Critical Evaluation: One might think that A Clockwork Orange is a useless piece of literature for teens to read. It is full of violence, rape, and irresponsibility. It also teaches the lesson of consequences. Alex does an array of horrible things. He is imprisoned for it. For every atrocity that he did in his young teen years, he paid for it doubly later in life. Through the experience of paying his debts, he slowly comes to the conclusion that what he did was wrong. He also sees that he has a free ticket to grow up and be a constructive citizen instead of always being destructive. We hope that our young people do not follow this path. The last chapter of this book proves that even those on that path can make the change in their life to be something different if they choose to be different.

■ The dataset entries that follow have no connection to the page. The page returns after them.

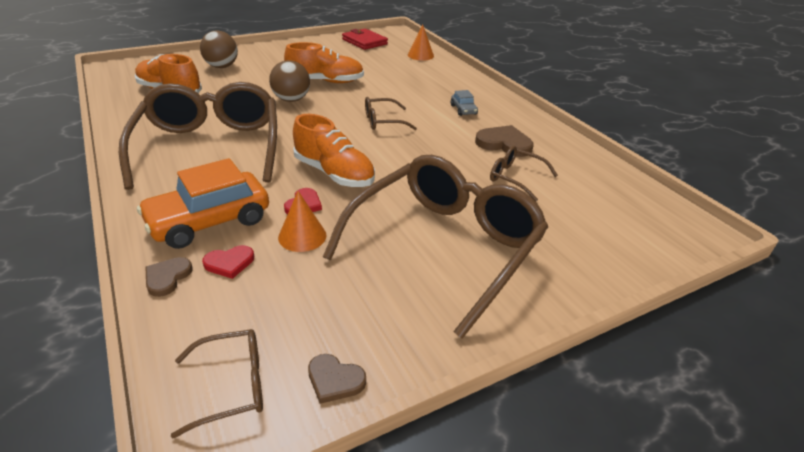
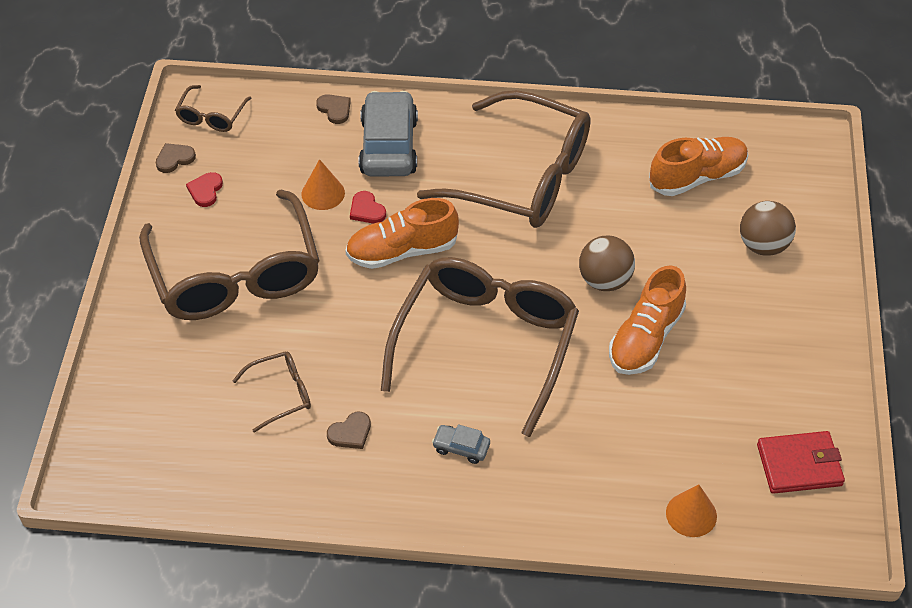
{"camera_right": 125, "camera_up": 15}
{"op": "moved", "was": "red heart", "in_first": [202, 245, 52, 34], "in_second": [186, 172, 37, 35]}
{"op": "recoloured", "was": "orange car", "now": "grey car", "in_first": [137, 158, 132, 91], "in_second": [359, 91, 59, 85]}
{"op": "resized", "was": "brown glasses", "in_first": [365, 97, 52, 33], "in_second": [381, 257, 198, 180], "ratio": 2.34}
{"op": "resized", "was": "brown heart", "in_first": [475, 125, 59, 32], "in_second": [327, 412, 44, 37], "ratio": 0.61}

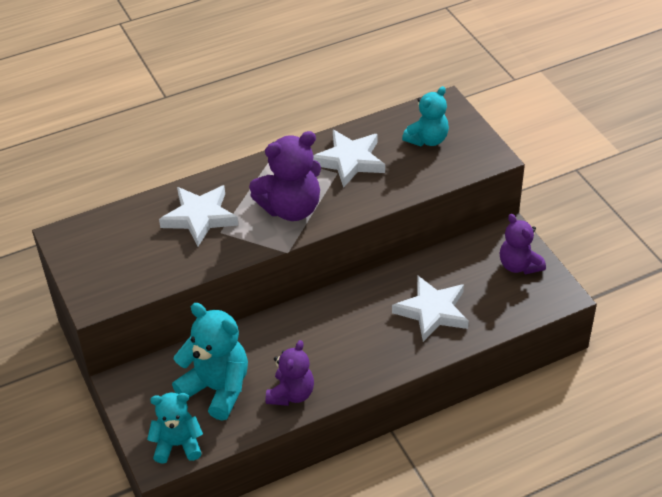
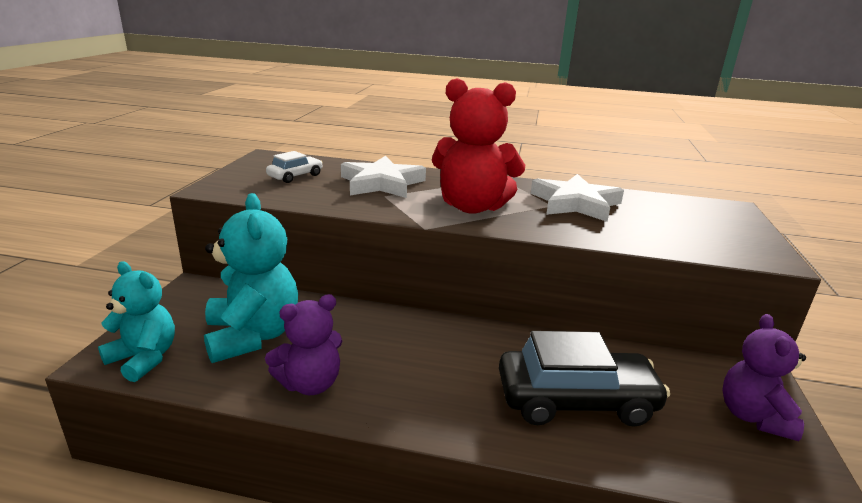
{"camera_right": 35, "camera_up": -20}
{"op": "removed", "was": "turquoise teddy bear", "in_first": [402, 86, 47, 60]}
{"op": "added", "now": "white car", "in_second": [266, 151, 57, 32]}
{"op": "replaced", "was": "white star", "now": "black car", "in_first": [392, 276, 77, 66], "in_second": [499, 331, 171, 96]}
{"op": "recoloured", "was": "purple teddy bear", "now": "red teddy bear", "in_first": [249, 131, 72, 90], "in_second": [432, 78, 93, 136]}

Author Information: Anthony Burgess was an English novelist, poet, playwright and composer born on February 25, 1917, in Manchester, England. In total, he wrote 33 novels, 25 non-fiction pieces, three symphonies, over 150 other musical works and other works. Well known novels included The Wanting Seed, Inside Mr. Enderby, Earthly Powers and A Clockwork Orange, the latter of which was adapted into a popular 1971 Stanley Kubrik film. Burgess died on November 22, 1993 in London. Source - http://www.biography.com/people/anthony-burgess-9231506#awesm=~oDCEtndflRF3dR

Curriculum Ties: Politics, Psychology

Challenge Issues: Language; Violence; Sex; Rape

Booktalk Ideas: Conditioning – Talk about how dogs are trained and how that can be applied to people.